[[ Material for this task, beginning ]]

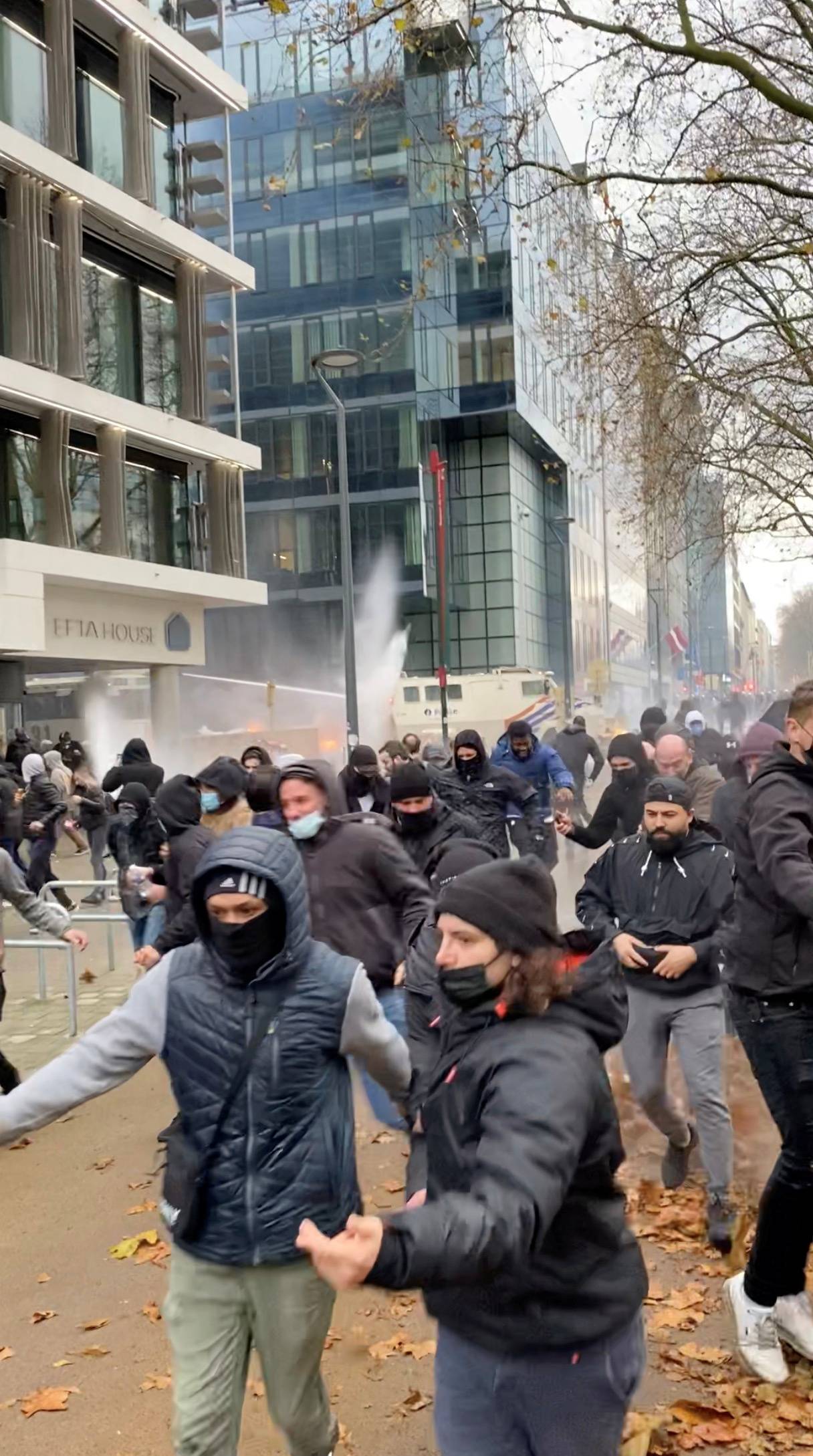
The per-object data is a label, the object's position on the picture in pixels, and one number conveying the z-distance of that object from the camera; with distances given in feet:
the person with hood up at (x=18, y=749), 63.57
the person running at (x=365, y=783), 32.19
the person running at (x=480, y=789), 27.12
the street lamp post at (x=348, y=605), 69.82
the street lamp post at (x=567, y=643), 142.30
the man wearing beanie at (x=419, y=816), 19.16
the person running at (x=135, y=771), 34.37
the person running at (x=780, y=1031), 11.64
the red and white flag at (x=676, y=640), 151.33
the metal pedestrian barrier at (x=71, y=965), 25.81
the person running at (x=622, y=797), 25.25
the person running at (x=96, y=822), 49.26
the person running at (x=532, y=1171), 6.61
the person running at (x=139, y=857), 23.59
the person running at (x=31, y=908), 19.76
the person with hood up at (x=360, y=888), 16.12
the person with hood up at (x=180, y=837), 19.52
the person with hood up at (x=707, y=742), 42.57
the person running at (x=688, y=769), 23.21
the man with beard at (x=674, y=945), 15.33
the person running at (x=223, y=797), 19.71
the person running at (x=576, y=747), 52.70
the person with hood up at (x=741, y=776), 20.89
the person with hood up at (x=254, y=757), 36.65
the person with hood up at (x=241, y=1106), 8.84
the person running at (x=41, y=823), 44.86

[[ Material for this task, end ]]
[[ Material for this task, beginning ]]

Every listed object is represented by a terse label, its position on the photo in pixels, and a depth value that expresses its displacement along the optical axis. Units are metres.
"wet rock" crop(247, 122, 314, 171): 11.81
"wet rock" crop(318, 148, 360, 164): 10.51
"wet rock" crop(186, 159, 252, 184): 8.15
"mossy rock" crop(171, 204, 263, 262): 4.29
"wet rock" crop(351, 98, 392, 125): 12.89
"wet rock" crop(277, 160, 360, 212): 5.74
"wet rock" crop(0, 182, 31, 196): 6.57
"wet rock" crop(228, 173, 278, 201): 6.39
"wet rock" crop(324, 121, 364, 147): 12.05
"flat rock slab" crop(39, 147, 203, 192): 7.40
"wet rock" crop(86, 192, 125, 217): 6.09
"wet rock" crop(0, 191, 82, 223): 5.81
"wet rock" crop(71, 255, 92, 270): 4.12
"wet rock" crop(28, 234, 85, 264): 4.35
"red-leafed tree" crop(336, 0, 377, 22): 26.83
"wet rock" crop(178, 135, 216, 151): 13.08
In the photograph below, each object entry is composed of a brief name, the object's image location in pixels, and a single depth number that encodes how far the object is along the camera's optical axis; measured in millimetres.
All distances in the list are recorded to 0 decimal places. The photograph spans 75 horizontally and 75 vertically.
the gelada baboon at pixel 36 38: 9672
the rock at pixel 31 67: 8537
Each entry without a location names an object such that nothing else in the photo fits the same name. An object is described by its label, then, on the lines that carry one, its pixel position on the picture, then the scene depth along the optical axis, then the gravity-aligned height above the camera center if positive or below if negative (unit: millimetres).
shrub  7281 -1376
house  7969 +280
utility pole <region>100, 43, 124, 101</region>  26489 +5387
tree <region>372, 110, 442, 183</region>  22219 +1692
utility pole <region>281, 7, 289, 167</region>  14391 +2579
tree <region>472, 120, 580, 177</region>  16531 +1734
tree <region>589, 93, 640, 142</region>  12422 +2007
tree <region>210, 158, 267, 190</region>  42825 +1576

[[ Material for this task, end ]]

[Activity]:
Wherever the word "hood" turns up in the records above, copy the line that holds it.

[Solution to this exercise]:
the person with hood up at (x=18, y=749), 63.57
the person with hood up at (x=360, y=888), 16.12
the person with hood up at (x=180, y=837), 19.52
the person with hood up at (x=707, y=742), 42.57
the person with hood up at (x=741, y=776), 20.89
the person with hood up at (x=254, y=757), 36.65
the person with hood up at (x=241, y=1106), 8.84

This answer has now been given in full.